I just sent a batch of paper I bonds out for electronic conversion. We’ll see how it goes.
I didn’t bite at this auction – but I’m looking with a keen eye towards August’s 30-year TIPS reopening. According to FRED, the real yield on the 30-year TIPS is 2.62% (as of 7/24.) I realize this can change quite a bit between now and the auction, but… 2.62% guaranteed real yield to maturity for a TIPS that will mature when I’m 82 really seems like an attractive proposition.
The 30-year auctions generally get the lowest readership of all my posts, probably because of the long term and high volatility. If you are 52, that puts you in the sweet spot for this investment, assuming you can hold to maturity. I have invested in a couple, years ago, in a taxable account at TreasuryDirect. One matures in Apr 2029 with a coupon rate of 3.875% and inflation index of 1.954. I made that investment in 1999 when I was 46 years old. Still holding it. (I’ll be posting an auction preview on Sunday, Aug. 17.)
I only worry that even a temporary spat of inflation from tariff impacts could reduce domestic spending and could lead to some kind of a decline in our consumer economy and cause some contraction (deflation) in the USA after a while.
My crystal ball is cloudier than ever on what we may be in store for in the next decade… a good Scout hopes for the best and plans for the worst is the way I was brought up… 2% rate above inflation could be really good or not on TIPS… who knows?
But, I read that on Friday the President said they are considering sending out more of some kind of citizen Fed rebate checks… confusing times we are living in.
ThomT, the idea of sending out a “tariff dividend” check to taxpayers is a horrible idea at a time of rising federal deficits.

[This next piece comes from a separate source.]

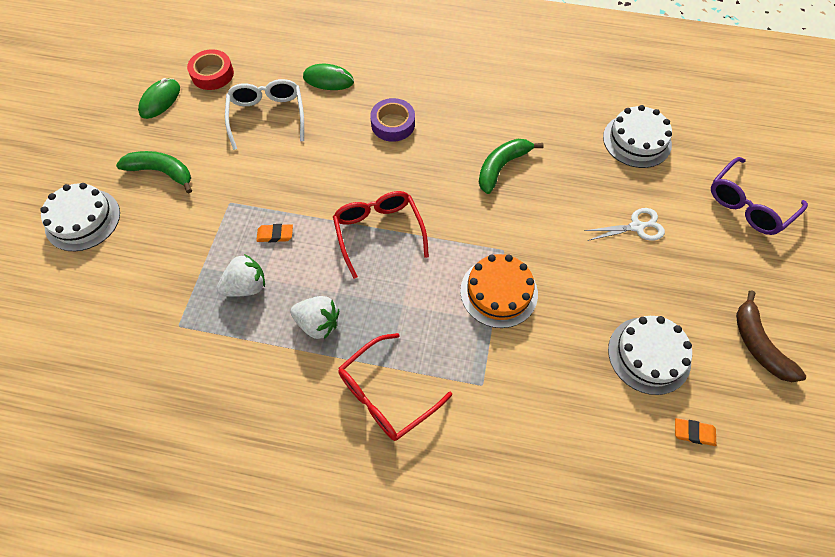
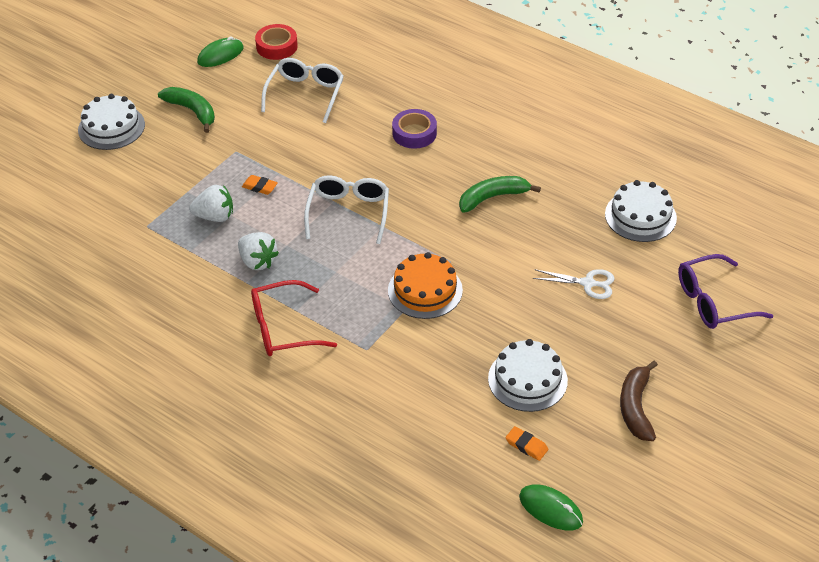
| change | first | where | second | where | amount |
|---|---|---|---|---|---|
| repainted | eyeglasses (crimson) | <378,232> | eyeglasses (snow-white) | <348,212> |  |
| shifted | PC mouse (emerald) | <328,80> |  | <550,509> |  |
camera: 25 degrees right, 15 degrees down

It would also likely cause a short-term surge in inflation, especially if it coincided with larger-than-normal tax refunds next year (due to provisions in the Big Beautiful Bill).
I agree.
I too made a sizeable purchase at the January auction, so didn’t participate. Do you have any hypothesis as to why the Treasury is increasing the size of TIPS auctions? I would think it would be more expensive for the Treasury to have to pay interest on accumulating inflation protected bills than otherwise, but perhaps they believe interest rates will come down and they won’t end up further in a hole. Any thoughts?
The Treasury said in February it is trying to better meet “the structural balance of supply and demand for TIPS … in order to maintain a stable share of TIPS as a percentage of total marketable debt outstanding.” Also, TIPS inflation accruals don’t have to paid out by the Treasury until maturity, so it does kick the can down the road.
Kicking the can down the road makes the most sense to me!